Exactly as they appear below, repeat the lines from the one with "1. internet connection" through the one with "This setup use", and no others.

Stored data:
::::::::::

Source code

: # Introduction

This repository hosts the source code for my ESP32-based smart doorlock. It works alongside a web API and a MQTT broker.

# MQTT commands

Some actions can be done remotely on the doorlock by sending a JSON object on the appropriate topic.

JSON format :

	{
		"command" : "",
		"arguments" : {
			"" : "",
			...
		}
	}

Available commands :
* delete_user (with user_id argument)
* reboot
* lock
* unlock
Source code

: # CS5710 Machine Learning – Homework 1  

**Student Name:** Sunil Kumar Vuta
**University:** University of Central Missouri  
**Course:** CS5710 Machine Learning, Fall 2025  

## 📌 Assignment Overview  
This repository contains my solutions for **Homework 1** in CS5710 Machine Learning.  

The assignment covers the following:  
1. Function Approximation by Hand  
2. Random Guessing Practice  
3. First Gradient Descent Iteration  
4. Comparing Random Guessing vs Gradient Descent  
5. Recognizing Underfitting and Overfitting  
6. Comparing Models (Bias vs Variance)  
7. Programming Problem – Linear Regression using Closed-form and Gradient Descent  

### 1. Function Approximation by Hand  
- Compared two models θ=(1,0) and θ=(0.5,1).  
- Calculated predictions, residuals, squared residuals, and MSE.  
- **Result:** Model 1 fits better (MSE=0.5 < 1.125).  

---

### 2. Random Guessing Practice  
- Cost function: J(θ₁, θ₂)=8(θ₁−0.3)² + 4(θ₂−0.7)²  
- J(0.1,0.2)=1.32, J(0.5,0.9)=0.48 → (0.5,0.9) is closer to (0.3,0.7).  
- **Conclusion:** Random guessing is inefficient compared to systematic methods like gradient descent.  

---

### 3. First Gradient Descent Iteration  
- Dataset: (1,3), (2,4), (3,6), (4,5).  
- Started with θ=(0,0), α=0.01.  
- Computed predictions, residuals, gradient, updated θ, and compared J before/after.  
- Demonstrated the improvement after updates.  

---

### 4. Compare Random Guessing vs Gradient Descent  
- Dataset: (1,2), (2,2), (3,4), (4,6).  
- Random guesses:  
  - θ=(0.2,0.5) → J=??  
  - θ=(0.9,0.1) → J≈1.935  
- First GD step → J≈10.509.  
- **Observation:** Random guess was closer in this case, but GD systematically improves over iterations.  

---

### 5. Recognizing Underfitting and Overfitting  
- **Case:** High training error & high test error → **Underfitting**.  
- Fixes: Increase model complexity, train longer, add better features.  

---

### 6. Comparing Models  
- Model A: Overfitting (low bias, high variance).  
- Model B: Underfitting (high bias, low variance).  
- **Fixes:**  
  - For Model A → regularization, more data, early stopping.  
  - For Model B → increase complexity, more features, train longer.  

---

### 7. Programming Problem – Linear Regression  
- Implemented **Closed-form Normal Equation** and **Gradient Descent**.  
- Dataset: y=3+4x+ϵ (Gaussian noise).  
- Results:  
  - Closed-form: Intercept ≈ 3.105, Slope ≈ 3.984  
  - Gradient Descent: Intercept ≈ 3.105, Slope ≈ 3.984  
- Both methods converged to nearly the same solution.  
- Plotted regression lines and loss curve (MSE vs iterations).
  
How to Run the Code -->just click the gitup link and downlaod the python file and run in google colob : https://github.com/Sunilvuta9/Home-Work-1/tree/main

::::::::::

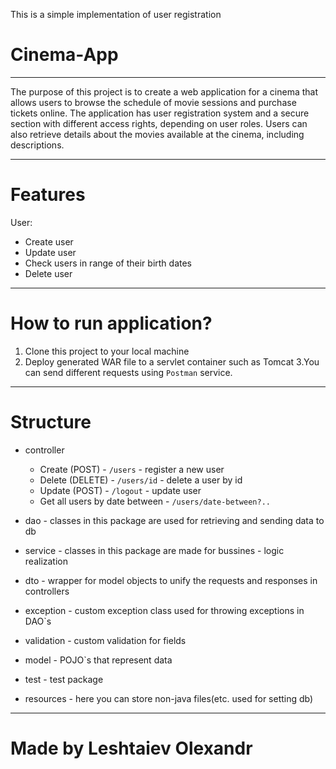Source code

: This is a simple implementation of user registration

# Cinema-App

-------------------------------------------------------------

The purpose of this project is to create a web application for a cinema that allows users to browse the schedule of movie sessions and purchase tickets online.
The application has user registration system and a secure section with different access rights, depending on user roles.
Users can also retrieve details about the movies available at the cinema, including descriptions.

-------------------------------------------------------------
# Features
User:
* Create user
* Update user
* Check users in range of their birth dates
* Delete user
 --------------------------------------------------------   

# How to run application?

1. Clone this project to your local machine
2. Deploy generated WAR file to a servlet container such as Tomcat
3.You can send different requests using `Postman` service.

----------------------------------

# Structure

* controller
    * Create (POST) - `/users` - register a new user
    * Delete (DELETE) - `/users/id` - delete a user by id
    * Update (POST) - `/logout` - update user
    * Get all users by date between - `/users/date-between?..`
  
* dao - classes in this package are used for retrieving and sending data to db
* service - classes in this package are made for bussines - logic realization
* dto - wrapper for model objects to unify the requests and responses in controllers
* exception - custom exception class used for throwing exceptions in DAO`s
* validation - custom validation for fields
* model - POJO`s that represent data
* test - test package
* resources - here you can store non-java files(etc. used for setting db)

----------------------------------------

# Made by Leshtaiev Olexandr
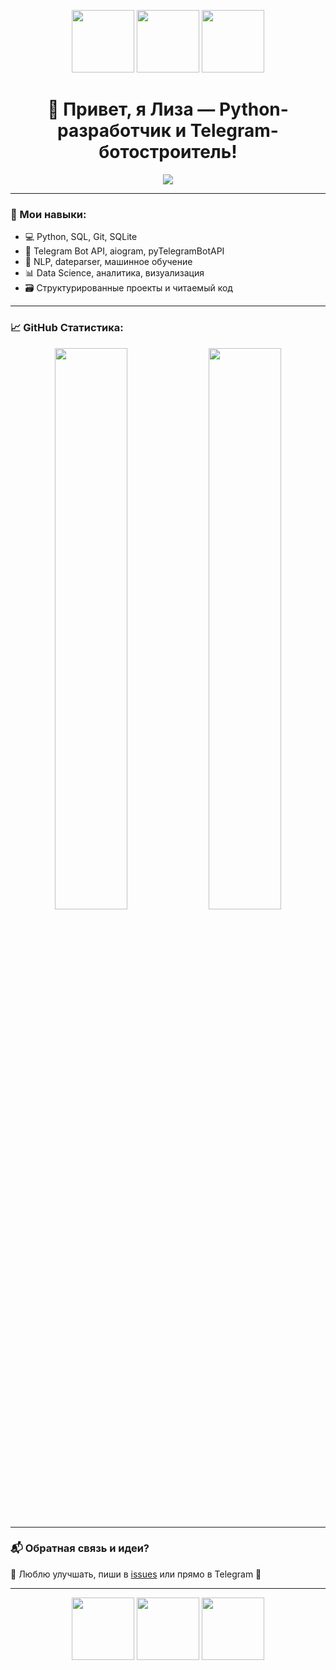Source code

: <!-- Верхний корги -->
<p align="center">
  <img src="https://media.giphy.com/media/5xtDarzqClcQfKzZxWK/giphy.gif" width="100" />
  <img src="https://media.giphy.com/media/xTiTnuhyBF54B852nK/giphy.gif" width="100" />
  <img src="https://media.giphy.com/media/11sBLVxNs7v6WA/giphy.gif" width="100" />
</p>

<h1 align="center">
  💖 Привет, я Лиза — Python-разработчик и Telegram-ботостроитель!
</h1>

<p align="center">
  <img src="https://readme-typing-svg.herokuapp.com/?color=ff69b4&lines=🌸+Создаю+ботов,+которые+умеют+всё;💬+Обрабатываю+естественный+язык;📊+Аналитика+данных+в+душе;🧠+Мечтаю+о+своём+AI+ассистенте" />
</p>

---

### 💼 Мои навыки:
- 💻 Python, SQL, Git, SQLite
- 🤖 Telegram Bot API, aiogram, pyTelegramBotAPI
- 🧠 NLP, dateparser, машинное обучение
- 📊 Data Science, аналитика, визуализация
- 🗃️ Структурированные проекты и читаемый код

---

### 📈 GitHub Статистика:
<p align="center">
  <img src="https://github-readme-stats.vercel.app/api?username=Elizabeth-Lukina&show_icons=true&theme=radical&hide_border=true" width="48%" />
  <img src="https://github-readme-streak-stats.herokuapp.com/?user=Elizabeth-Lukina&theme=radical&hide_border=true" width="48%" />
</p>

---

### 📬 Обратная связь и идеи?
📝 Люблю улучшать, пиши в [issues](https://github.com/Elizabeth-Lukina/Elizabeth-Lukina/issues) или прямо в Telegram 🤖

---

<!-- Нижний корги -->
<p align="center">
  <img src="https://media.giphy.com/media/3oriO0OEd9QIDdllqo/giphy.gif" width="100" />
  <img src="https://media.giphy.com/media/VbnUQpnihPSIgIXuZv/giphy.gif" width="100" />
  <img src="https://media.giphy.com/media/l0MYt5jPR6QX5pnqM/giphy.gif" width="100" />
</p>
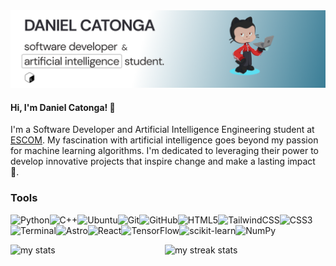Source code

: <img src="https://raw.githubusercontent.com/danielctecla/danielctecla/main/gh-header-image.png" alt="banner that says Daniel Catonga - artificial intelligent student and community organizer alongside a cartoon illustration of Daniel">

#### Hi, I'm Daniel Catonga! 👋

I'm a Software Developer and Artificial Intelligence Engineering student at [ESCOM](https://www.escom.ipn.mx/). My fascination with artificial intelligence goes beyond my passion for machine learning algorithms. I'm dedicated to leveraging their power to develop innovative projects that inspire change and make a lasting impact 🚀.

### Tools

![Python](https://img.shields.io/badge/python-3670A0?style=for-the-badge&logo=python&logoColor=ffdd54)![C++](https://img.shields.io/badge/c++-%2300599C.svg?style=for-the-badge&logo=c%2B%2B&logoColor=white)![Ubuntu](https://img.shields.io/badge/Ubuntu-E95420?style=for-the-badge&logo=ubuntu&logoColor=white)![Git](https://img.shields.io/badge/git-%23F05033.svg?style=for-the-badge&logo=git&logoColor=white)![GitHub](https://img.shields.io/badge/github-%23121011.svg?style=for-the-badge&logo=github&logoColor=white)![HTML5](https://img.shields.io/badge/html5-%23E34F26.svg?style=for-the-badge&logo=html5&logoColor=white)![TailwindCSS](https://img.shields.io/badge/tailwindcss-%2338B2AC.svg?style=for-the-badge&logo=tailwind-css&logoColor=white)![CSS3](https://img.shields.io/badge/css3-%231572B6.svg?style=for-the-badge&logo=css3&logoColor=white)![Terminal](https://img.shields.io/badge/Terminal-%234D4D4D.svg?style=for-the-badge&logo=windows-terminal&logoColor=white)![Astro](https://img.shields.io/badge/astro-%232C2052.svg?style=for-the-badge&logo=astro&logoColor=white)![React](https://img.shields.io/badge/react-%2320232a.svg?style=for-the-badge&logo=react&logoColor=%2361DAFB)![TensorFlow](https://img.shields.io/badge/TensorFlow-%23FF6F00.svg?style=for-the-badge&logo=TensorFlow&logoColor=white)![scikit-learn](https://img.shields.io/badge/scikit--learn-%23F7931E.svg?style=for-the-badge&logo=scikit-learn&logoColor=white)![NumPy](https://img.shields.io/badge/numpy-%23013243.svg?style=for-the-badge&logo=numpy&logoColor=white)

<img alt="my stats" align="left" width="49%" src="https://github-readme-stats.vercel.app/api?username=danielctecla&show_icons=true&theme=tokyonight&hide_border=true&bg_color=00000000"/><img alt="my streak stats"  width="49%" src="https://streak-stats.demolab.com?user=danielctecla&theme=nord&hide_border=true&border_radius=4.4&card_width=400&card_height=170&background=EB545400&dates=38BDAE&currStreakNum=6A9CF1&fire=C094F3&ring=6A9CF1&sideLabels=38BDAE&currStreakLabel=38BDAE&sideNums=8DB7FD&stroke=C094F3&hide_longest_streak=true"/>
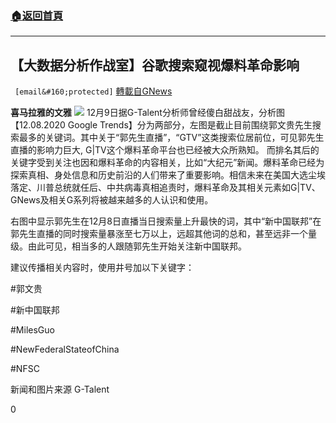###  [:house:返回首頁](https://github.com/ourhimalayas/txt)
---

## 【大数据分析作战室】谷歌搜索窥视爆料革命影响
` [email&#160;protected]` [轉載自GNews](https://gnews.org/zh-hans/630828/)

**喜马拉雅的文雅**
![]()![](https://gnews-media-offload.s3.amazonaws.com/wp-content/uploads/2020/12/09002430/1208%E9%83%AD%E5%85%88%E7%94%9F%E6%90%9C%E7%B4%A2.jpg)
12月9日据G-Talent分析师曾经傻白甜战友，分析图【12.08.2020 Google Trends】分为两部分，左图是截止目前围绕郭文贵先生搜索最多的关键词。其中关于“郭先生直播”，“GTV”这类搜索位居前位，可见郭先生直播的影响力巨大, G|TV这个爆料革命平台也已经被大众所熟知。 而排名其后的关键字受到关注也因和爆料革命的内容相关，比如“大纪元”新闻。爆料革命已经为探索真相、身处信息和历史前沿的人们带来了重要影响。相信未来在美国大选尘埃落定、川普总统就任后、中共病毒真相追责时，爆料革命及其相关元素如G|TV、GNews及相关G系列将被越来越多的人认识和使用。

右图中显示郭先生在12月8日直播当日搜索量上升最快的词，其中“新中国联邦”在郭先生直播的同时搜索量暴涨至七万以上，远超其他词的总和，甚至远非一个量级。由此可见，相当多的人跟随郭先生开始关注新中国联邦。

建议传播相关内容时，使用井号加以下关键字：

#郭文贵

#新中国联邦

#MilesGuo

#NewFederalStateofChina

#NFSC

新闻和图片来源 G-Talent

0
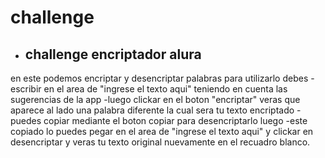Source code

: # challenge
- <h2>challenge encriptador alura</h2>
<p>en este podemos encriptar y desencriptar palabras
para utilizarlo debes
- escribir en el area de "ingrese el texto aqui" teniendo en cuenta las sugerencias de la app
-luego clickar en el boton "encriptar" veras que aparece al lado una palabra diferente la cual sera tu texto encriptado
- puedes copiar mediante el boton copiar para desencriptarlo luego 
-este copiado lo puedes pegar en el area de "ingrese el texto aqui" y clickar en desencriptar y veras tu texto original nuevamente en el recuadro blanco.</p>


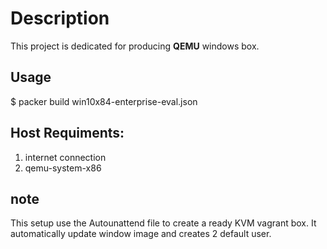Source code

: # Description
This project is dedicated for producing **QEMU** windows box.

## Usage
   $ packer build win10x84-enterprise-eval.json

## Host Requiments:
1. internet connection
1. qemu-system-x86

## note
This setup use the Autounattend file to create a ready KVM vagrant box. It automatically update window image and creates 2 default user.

::::::::::

SOLUTION BELOW
1. internet connection
1. qemu-system-x86

## note
This setup use the Autounattend file to create a ready KVM vagrant box. It automatically update window image and creates 2 default user.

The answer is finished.